Reputation: 15259
I am using Ruby on Rails 3 and I am trying to use HTTPS on localhost in order to implement APIs. What I have made is inspired by Paul Dix's code.
After a lot of headaches, I was able to generate a certificate, setting Apache and writing some code. It seems like I'm close to a solution. This is what I have so far:
require 'uri'
require 'net/https'
...
host = "https://<my_site_name>.com"
path = "/users/1.json"
uri = URI.parse("#{host}#{path}")
http = Net::HTTP.new(uri.host, uri.port)
http.use_ssl = true
http.verify_mode = OpenSSL::SSL::VERIFY_NONE
http.ca_file = File.join(File.dirname("/private/etc/apache2/ssl/wildcard.certificate/ca.db.certs/"), "01.pem")
http.start do
puts http.get("#{host}#{path}")
end
@test_response = http
@test_response
resolves to:
<Net::HTTP <my_site_name>.com:443 open=false>
This is the first time that I have done this kind of thing, and I am not expert in implementing the code for it, so I have some questions:
(1) What does uri = URI.parse("#{host}#{path}")
mean? What is the uri
scope?
(2) Why does Paul Dix use:
http.start do
puts http.get("#{host}#{path}")
end
and not
@test_response = http.get("#{host}#{path}")
(3) Using the Paul Dix's version, how I can read the @test_response
values?
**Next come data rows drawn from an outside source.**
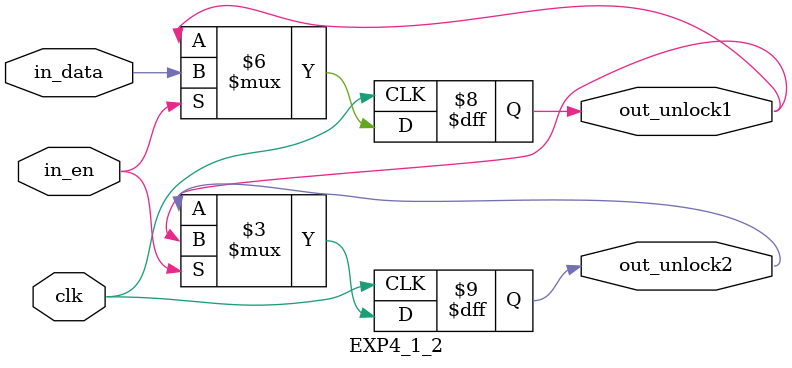
<source format=v>
module EXP4_1_2(in_data, clk, in_en, out_unlock1, out_unlock2);
    input in_data;
	 input clk;
	 input in_en;
	 
	 output reg out_unlock1;
	 output reg out_unlock2;
	 
	 always @ (posedge clk)
	 
	   if(in_en)
		  begin
		    out_unlock1 <= in_data;
			 out_unlock2 <= out_unlock1;
		  end
		else
		  begin
		    out_unlock1 <= out_unlock1;
			 out_unlock2 <= out_unlock2;
		  end

endmodule

</source>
Is it right to do @test_response = http
?
(4) Why is it that when I use http.verify_mode = OpenSSL::SSL::VERIFY_PEER
instead of http.verify_mode = OpenSSL::SSL::VERIFY_NONE
I get this error:
SSL_connect returned=1 errno=0 state=SSLv3 read server certificate B: certificate verify failed
(5) Where should I put my .pem
certificate in my Ruby on Rails application?
(6) Is the above code correct and advisable? If not, what I can improve?
One more thing I discovered is if I use
http.start do
@test_response = http.get("#{host}#{path}")
end
@test_response
returns
--- !ruby/object:Net::HTTPOK
body: ...
body_exist: true
code: "200"
header:
...
status:
- "200"
transfer-encoding:
- chunked
content-type:
- application/json; charset=utf-8
http_version: "1.1"
message: OK
read: true
If I use simply
@internal_test2 = http.get("#{host}#{path}")
@test_response
returns
--- !ruby/object:Net::HTTPOK
body: ...
body_exist: true
code: "200"
header:
...
status:
- "200"
connection: # This is the differce from the previous result
- close
transfer-encoding:
- chunked
content-type:
- application/json; charset=utf-8
http_version: "1.1"
message: OK
read: true
(7) What is it mean?
Upvotes: 0
Views: 1646
Reputation: 159095
I'm not positive exactly what you're trying to accomplish here (it looks like you're trying to connect to and read an HTTPS request), but I will try to answer your questions the best I can.
(1) What does uri = URI.parse("#{host}#{path}")
mean? What is the uri
scope?
According to its API documentation, URI.parse
takes a string (in this case, "#{host}#{path}"
and returns one of URI's subclasses from it. The point is to get a URI object instead of a string. (URI
is a Ruby module.)
(2) Why does Paul Dix use:
http.start do
puts http.get("#{host}#{path}")
end
Again, see the documentation for Net::HTTP#start. By using a block, he's opened the TCP connection and the HTTP session, both of which are automatically closed after the block is done executing.
(3) Using the Paul Dix's version, how I can read the @test_response
values? Is it right to do @test_response = http
?
I'm not sure what you mean here. If you do @test_response = http
, then @test_response
has all the same values as http
. You can read the response body, etc. from it.
(4) Why is it that when I use http.verify_mode = OpenSSL::SSL::VERIFY_PEER
instead of http.verify_mode = OpenSSL::SSL::VERIFY_NONE
I get this error:
SSL_connect returned=1 errno=0 state=SSLv3 read server certificate B: certificate verify failed
This is because Ruby can't find the certification authority certs. See http://martinottenwaelter.fr/2010/12/ruby19-and-the-ssl-error/ for more information on potentially fixing this.
(5) Where should I put my .pem
certificate in my Ruby on Rails application?
I believe this is specific to the server you're using to serve your Rails application, and not to the Rails application itself.
(6) What is it mean?
I believe this simply indicates the HTTP session has been closed. See #2.